I couldn’t be prouder of the Commission’s record in expanding access to communications technology. We enhanced closed captioning and expanded captioning requirements for online video. We’ve accelerated the deployment of text-to-911 – a life-saver for some – and made emergency information on TV more accessible. We developed an open-source video access platform that will dramatically improve direct communications with federal agencies and businesses in American Sign Language (ASL).
For all our progress on accessibility issues, there’s more to be done. We’ll have an opportunity to build on this progress at our August meeting.
The Commission will consider a draft report and order to convert the pilot National Deaf-Blind Equipment Distribution Program (NDBEDP) into a permanent program. Known as “iCanConnect,” this program provides equipment needed to make telecommunications, advanced communications and the Internet accessible to Americans who have significant vision and hearing loss. The new NDBEDP would be able to spend up to $10 million annually to distribute equipment to low-income individuals who are deaf-blind. The program would also provide training and other technical support, including individual assessments of each consumer’s specific accessibility needs, to help low-income people who are deaf-blind better utilize the communications equipment they need to fully participate in society.
Earlier today, I also circulated a proposed report and order that would further strengthen our hearing aid compatibility rules and increase the number of wireless handset models that must be hearing aid compatible. The item builds off new rules and a further proposal that the Commission adopted unanimously last November.

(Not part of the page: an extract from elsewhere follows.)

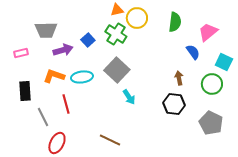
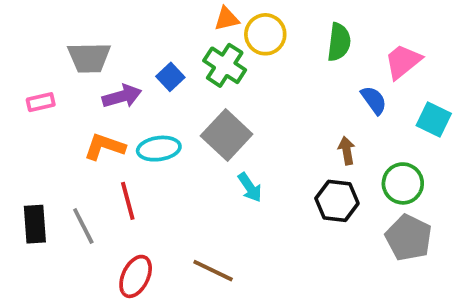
green circle: (212, 84) -> (403, 183), moved
black rectangle: (25, 91) -> (35, 224), moved
red ellipse: (57, 143) -> (136, 276), moved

The new order would enshrine a consensus plan developed collaboratively by the wireless industry and groups representing people with hearing loss that puts us on the path to achieve hearing aid compatibility for 100 percent of new handsets within eight years. This evolution will greatly expand options for people with hearing loss, simplify the task of finding handsets that work with hearing aids and ensure that people with hearing loss have full access to innovative handsets. At the same time, the implementation time line would ensure that manufacturers and service providers will include HAC features from the earliest stages of the design process.
In addition to these accessibility items, the Commission’s August meeting will also feature an item that will both ensure that the rates for inmate calling services (ICS) are just, reasonable, and fair for local and long-distance calls, and that the nation’s jails and prisons are compensated for reasonable costs associated with the provision of inmate calling services. The proposed item takes a careful look at the costs that facilities incur as a result of ICS and covers these ICS-related costs through modest increases in the inmate calling rate caps previously set by the FCC. As always, special thanks are due to Commissioner Clyburn for her leadership on this issue.